A operária da educação sorriu. Agradeceu e recolheu-se. A casa que era escola, abrigava redes dentro e fora. As paredes de barro pisado davam lugar para o vento e a lua. Pouquinho mais do que brisa. Úmido. Anunciava a estação em mudança. Até julho, as águas estariam altas. Depois, iriam descer. Devagar.

Acordou com o despertar do sol. Dormira nadinha pensando o impensado. Pelas mãos de dois mirins, o dia abriu as ventas. Especialistas em catar folhas e paus na floresta, apresentaram-lhe, ansiosos, folhas e casca de abricó-de-macaco. Típica da região das cheias, a árvore servia para remédios. Moléstias que exigiam anti-inflamatórios. Era o dito pelo povo. Os mirins argumentaram que seria fácil fazer lençol para o rosto.
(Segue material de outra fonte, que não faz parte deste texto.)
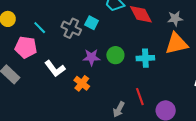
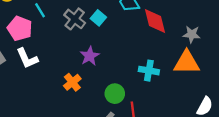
green circle: (115, 55) -> (115, 94), moved
purple star: (91, 57) -> (90, 56), turned 30
white L-shape: (55, 69) -> (27, 58), moved

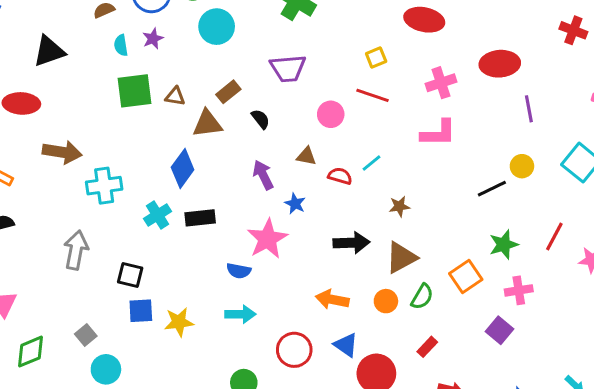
Máscara! Bem menor. A ideia tinha fundamento. Assim, professora, estudantes e demais reuniram-se. Em duplas, fariam pesquisas e testes com o que a floresta lhes oferecia. Talvez, uma máscara segura e confortável. Ainda, se não fosse lavável com água e sabão, teriam de pensar se o material servia à viagem. Extração no cuidado da preservação. O movimento arrepiou a floresta amazônica. Levantou falação. Até os menores participavam. Os de colo, dependurados nos seios das mães zelosas. Empolgação completa. Os antigos reuniam-se para conversar conhecimentos. Tomada de alegria, a professora registrou o momento no mais fundo da memória amorosa. Emoção, motivo e parceria moviam os mocambeiros. Dias, semanas recolhendo, testando, confrontando as possibilidades de folhas, cascas, cápsulas de frutos. Eram tantas as possibilidades que, logo, criou-se espaço para estudo e outro para catalogação. Livros sobre a mata amazonense. Figuras de plantas e nomes estranhos. Abertos, folheados pelos jovens e anciãos. Uma biblioteca a céu aberto. Outro espaço era destinado à classificação dos recursos. Folhas de um lado. Cascas de outro. E mais alguns que, se não serviam para a pesquisa, serviram para muitas risadas.